Deus está me carregando. Meus familiares ficaram lá. Graças a Deus eu consegui chegar aqui nesse Batalhão sem maiores estardalhaços. Até 15 (quinze) dias atrás eu era Ministro da Justiça, hoje estou preso. Foi um suplício chegar no Brasil sem problemas, escondido, escondendo a cabeça, foi um negócio horroroso, que nem em pesadelo… Estou em segurança, contei com a gentileza dos Coronéis que me receberam. A minha prisão ocorreu normalmente, não tenho nada do que reclamar. Situação difícil pra eles, eu via no rosto deles, mas eu também deixei tudo transcorrer numa boa.
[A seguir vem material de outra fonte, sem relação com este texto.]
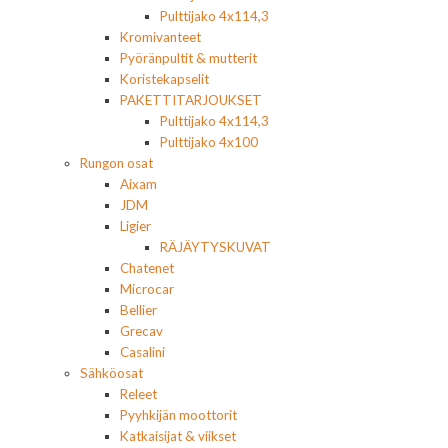
Pulttijako 4x114,3
Kromivanteet
Pyöränpultit & mutterit
Koristekapselit
PAKETTITARJOUKSET
Pulttijako 4x114,3
Pulttijako 4x100
Rungon osat
Aixam
JDM
Ligier
RÄJÄYTYSKUVAT
Chatenet
Microcar
Bellier
Grecav
Casalini
Sähköosat
Releet
Pyyhkijän moottorit
Katkaisijat & viikset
Era isso que eu queria dizer, estou à disposição dos senhores. Fiz o exame de corpo de delito, sem problema nenhum. Eu vim bem no avião, cheguei direto pra cá, não teve outro caminho e estou à disposição dos senhores e do Ministério Público, se os senhores quiserem vir aqui. Eu nunca na minha vida deixei de honrar com minhas obrigações profissionais, seja de forma direta ou de forma indireta. Eu saio de casa 7 (sete) da manhã e volto meia-noite todos os dias. Isso é muito forte dentro de mim. Eu sou uma pessoa correta e isso dói demais. Nós que temos amor pelas nossas coisas, pelo certo, isso dói demais na gente.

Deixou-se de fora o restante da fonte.